**Explorar o material**
**1)** No texto sobre Leonardo Jardim, reescreva em lista o parágrafo que começa por "Leonardo Jardim deu esta sexta-feira", mantendo os factos principais.
**2)** Responda a estas perguntas com base no texto sobre Leonardo Jardim:
(a) A que jornal deu Leonardo Jardim a entrevista?
(b) Segundo o treinador, em que altura foi construída a equipa?
(c) Que cargo ocupa Oleg Petrov no clube?
**3)** Prossiga o texto sobre Leonardo Jardim a partir do ponto em que termina.

Leonardo Jardim: "Continuo surpreendido com a demissão"

O treinador português revela em entrevista ao L'Équipe que um dos problemas que ditou a sua saída do Mónaco foi o facto de não ser o técnico preferido do vice-presidente Oleg Petrov.

Leonardo Jardim deu esta sexta-feira uma entrevista ao jornal L'Équipe, na qual fala pela primeira vez da sua demissão do cargo de treinador do Mónaco. "Continuo surpreendido com a decisão tomada no Natal. Estávamos em condições de alcançar o objetivo, que era ficar no pódio. Se faltavam alguns pontos na classificação não era por exclusiva responsabilidade da equipa técnica", admitiu.

O treinador português lembrou que "a presente temporada começou muito mal" e explicou as razões: "Só construímos a equipa no final de agosto e deitámos fora a pré-época. Até o vice-presidente do clube [Oleg Petrov] assumiu a responsabilidade pelo ataque tardio ao mercado, alegando entre outras coisas falta de experiência no cargo."

**Dados a analisar**

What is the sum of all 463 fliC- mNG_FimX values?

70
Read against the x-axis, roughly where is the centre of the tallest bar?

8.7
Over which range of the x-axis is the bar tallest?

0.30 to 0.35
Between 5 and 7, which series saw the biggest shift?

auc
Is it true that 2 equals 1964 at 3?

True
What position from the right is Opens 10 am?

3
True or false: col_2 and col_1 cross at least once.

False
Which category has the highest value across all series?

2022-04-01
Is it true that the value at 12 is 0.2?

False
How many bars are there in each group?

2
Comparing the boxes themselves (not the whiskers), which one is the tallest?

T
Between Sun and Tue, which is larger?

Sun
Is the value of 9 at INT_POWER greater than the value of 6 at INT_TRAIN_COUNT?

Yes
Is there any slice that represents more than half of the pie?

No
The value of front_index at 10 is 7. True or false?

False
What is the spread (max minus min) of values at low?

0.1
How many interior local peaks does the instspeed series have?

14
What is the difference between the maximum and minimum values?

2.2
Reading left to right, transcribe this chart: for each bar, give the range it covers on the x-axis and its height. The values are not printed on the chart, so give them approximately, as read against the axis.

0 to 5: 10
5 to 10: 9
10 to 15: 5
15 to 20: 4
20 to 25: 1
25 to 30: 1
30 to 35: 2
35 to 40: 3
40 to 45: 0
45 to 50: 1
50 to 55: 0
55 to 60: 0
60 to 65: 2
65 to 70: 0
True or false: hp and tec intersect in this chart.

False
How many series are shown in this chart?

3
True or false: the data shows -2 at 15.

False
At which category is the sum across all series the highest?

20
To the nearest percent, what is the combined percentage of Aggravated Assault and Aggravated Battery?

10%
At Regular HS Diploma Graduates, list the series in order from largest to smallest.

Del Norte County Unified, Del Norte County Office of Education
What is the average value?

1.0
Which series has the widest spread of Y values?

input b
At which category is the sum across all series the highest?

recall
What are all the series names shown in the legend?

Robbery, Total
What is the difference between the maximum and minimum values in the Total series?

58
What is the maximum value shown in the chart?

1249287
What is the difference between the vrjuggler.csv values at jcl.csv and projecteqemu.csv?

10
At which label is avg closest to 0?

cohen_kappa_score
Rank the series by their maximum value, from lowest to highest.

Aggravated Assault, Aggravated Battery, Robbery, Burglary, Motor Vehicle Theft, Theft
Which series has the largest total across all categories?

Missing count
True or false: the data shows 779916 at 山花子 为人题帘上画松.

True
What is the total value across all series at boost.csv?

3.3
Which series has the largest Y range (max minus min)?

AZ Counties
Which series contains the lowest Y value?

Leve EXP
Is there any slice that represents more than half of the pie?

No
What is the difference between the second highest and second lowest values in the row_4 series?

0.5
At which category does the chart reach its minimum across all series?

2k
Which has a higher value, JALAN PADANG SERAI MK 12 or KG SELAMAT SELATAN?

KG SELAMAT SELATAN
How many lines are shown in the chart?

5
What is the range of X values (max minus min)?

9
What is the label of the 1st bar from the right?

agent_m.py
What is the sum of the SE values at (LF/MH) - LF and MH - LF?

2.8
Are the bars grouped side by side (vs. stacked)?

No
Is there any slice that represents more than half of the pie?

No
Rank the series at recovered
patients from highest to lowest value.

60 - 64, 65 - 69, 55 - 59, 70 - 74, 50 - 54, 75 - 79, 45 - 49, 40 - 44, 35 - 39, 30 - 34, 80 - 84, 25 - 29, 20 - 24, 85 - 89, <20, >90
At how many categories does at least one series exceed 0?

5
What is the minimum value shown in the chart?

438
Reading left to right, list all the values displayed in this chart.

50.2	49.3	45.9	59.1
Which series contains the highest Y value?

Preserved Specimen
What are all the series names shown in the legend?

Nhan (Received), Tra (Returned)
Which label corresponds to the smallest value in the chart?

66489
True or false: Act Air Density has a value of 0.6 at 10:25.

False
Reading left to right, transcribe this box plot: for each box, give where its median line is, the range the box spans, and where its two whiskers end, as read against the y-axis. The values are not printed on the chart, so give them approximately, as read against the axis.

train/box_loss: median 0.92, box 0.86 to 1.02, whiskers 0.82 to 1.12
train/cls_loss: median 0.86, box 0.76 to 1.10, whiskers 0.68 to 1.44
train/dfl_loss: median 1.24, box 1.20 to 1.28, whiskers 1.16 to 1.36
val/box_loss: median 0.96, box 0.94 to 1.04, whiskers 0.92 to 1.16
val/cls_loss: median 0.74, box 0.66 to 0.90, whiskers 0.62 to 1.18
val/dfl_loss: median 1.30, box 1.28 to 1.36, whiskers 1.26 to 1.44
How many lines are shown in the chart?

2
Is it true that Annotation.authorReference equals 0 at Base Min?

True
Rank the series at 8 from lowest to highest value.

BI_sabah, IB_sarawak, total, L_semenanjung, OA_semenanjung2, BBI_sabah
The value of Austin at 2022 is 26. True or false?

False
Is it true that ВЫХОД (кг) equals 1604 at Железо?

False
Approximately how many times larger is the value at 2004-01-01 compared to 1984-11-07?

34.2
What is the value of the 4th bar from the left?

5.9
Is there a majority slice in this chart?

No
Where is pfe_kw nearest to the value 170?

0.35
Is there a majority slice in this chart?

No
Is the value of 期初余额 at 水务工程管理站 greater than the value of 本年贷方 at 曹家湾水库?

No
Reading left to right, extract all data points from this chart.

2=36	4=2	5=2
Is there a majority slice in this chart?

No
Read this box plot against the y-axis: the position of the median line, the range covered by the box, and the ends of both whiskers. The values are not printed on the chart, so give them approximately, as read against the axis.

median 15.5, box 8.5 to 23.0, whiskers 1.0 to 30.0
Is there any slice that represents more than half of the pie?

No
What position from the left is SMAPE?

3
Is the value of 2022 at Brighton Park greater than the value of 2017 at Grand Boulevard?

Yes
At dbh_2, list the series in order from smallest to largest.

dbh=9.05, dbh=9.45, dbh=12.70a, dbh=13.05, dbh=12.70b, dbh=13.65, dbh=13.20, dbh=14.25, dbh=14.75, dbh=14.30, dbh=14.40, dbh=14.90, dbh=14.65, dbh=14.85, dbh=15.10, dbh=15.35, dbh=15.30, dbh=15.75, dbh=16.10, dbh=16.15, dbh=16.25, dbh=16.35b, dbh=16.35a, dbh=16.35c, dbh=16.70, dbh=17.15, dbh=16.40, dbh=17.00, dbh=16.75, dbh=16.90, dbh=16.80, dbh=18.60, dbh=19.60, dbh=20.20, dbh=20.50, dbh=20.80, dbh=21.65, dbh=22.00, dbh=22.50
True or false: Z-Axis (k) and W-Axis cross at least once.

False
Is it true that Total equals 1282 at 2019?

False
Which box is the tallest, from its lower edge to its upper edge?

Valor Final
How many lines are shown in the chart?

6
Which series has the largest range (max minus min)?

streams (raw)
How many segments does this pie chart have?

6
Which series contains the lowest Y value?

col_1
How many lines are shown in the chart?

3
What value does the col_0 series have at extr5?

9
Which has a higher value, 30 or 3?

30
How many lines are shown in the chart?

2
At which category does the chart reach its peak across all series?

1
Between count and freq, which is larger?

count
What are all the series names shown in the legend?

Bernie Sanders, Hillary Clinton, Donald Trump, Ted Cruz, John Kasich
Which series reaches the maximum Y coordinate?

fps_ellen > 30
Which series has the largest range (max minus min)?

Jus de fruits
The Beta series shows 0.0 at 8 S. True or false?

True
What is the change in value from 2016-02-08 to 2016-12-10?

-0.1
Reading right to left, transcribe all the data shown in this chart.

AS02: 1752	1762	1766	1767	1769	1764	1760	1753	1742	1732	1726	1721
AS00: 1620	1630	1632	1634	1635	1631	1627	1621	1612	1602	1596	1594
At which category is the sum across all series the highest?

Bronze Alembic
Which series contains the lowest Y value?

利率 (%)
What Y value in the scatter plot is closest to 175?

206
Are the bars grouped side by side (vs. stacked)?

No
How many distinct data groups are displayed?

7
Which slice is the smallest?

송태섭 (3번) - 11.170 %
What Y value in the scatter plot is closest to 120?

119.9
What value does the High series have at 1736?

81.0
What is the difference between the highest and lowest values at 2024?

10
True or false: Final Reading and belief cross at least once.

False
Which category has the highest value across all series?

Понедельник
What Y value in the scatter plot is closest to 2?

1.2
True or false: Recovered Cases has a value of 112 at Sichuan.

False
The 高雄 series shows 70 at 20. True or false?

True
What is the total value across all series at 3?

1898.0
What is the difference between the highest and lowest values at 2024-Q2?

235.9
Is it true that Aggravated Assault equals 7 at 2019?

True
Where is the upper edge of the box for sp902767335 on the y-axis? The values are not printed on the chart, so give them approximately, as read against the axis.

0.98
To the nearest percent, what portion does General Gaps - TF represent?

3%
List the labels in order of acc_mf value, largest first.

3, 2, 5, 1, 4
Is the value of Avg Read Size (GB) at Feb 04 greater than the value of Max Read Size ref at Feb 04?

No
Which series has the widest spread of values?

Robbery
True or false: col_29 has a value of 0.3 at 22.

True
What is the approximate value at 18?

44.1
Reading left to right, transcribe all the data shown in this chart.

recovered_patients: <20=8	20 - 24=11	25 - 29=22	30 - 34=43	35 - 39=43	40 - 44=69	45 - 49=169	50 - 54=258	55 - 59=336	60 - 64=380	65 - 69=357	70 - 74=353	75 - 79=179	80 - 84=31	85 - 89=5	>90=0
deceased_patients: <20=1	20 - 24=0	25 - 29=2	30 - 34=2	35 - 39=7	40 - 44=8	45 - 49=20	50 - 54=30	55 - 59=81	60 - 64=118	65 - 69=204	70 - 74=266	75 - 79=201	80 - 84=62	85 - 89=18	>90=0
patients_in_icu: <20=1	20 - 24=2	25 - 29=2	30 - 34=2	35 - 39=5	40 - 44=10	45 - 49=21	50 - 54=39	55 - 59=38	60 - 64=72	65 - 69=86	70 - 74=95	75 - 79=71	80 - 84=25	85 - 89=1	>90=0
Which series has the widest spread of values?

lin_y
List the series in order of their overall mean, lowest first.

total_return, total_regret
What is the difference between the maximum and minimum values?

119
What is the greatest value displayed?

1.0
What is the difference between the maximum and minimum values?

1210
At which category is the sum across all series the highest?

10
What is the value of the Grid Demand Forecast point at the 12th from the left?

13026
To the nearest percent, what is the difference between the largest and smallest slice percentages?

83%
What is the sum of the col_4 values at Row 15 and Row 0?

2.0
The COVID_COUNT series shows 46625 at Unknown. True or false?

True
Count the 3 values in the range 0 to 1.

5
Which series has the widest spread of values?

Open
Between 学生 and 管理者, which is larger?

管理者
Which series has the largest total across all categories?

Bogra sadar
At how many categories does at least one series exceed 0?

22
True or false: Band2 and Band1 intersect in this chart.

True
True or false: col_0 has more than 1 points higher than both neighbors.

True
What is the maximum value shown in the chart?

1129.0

**Respostas por tarefa**
**1)**
- Na sexta-feira, Leonardo Jardim deu uma entrevista ao jornal L'Équipe e falou pela primeira vez da sua demissão de treinador do Mónaco.
- Diz que continua surpreendido com a decisão tomada no Natal.
- Afirma que a equipa estava em condições de alcançar o objetivo de ficar no pódio.
- Defende que os pontos em falta na classificação não eram responsabilidade exclusiva da equipa técnica.

**2)**
(a) Ao jornal L'Équipe.
(b) No final de agosto.
(c) É vice-presidente.

**3)**
Jardim garantiu ainda que nunca sentiu que fosse o treinador preferido de Petrov. "Aos olhos dele, eu era o técnico do presidente e provavelmente do anterior vice-presidente Vadim Vasilyev, por isso esta decisão surge um pouco em consequência desses factos", acrescentou, revelando que logo a seguir ao Natal recebeu um telefonema de Oleg Petrov a convocá-lo para uma reunião: "Percebi logo o que se estava a passar, até porque havia muito ruído. Disse-me então que tinha sido a pedido seu que o presidente tinha tomado a decisão de me demitir."

O técnico português garantiu ainda que não se arrependeu de ter voltado ao comando da equipa em janeiro de 2019, três meses depois de ter sido despedido e substituído por Thierry Henry. "Na altura, não podia dizer não ao presidente porque, afinal, o arrependimento seria maior se o Mónaco fosse despromovido. O meu nome ficaria associado a isso e era algo que não queria", assumiu.